Getting Under the Skin of Things
Often when I write an image comes to mind, a hand with claw like fingers, piercing the skin of an arm. They dig down and wriggle under, sludging through flesh, knuckles forming bump after bump on the surface of the skin. The image never seems painful or gross. Both parties seem in on the act, the fingers more distressed than the arm, if anything. Frustrated that they can’t clear the flesh, break the bone and emerge the other side.
At first I thought this was manifestation of my insanity. Finally proof! But later I realised this image is simply analogous to writing. Analogous to artistic endeavour, symbolic of the frustrating clawing and digging we undertake.
From my balcony I can see trees, unkempt hedges, a lit candle dripping onto a table and a bottle of wine. I can hear foreign words dance on the wind, the receding heat of the day still lingering. This is the surface. The hairs and follicles, bumps and moles that occupy the outer skin of the world. Easily touched. Malleable and evident. The stimuli our senses detect and interpret.
But what we really care about as writers is what is going on underneath. Pierce the skin and you get the fleshy abstract, the image of a tree, mental rather than physical, an idea tied up in emotion and meaning. Not as it is, but as it is in relation to us. This can be what it provides such as fire, shelter and oxygen. Or what it may mean, perhaps purity, growth or a naturalness unachievable by construction or machine. I’ll bet your ideal image of a tree isn’t evil. Probably it is bathed in sunlight and a couple are stood underneath, kissing.

And from one abstract we move to another and to another. In our heads physical objects become conceptually linked. Bees, berries and orange peel make honey, jam and marmalade. They are tied together in consciousness under the title condiments. In the physical world these things are disparate, expect of course for their physicality, but in our minds they find commonality. They find category and meaning. This is unfashionably anthropocentric but it is how we write, always in reference to ourselves. We can’t help but, the self being ever inescapable.

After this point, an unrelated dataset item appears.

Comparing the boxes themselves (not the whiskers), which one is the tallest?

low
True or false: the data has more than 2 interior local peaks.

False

And here is where most of us skate, on this web of abstracts, non physical but oh so very real, linking everything we can touch, taste, hear, smell and see in innumerable different ways. These links spread sideways for mile upon mile, twisting country roads and roaring intellectual highways, paths for our minds to race between concepts.

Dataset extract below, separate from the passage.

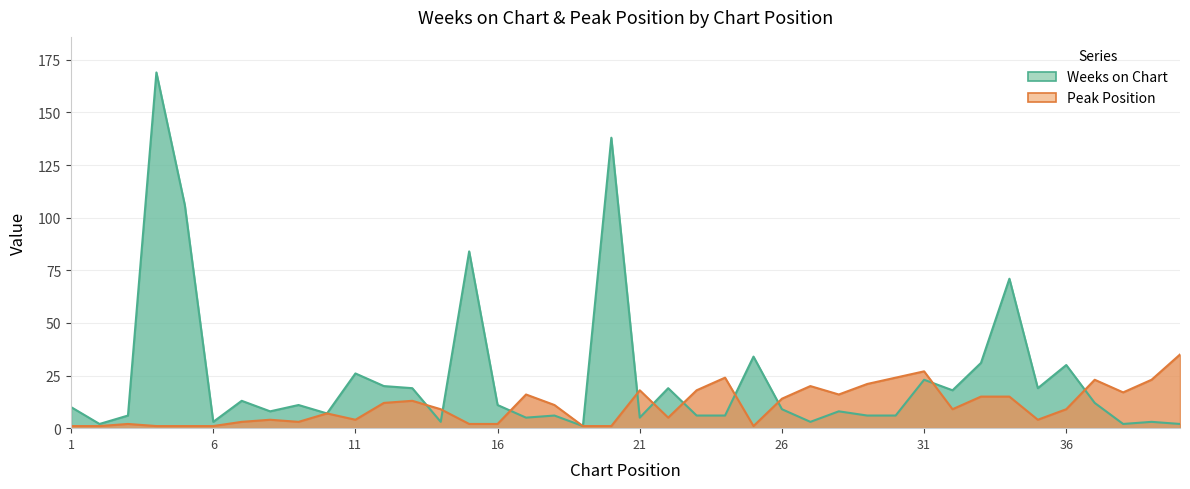

What is the value of the Weeks on Chart point at the 3rd from the left?

6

Yet at this level we are still just below the surface, still clawing through flesh, not a bone in sight. We search for deeper webs, the downward spread of concepts, those that are simpler, that explain more of the world, that link with more elegance. An attempt to find the answer. It is just the same as the movement between individual, family, society and species. Categories that become ever more fundamental, more essential, yet all the more complex, expansive and incomprehensible.
Scientists get less stuck. Their world is smaller and their tools sharper. They have reason and logic, adept at penetrating a world of ones and zeros, lined up waiting to be measured. For us, things are stickier and fluffier. Creativity and interpretation have nothing on reason and logic, but they are all we’ve got. Our romantic dispositions refusing to let us define down the world. Forcing it to stay complex, innumerable and exceedingly difficult to work out. Often overwhelming and always frustrating.
Even as I write I can feel skin pressing down on the top of my head, compressing my chin into my neck. An article about digging deeper failing to dig deep enough, missing the larger point, not making the links. Failing to bring it all in under one big satisfying net. Herein lies the perennial frustration of the artist, the font from which the tortured painter chained to his garret springs. We try to explain too much. It is so often beyond us. There is always a nagging, gnawing sensation that what we’ve created contains a certain truth, but that it misses the truth. That it doesn’t penetrate, doesn’t dig deep enough. Doesn’t crack bone as we’d like it to. The bottom of the pool always out of reach, your lungs begging for oxygen and your ears ringing with the pressure.
But we go on drowning, knowing that the surface will never compare once you’ve glimpsed what is down below.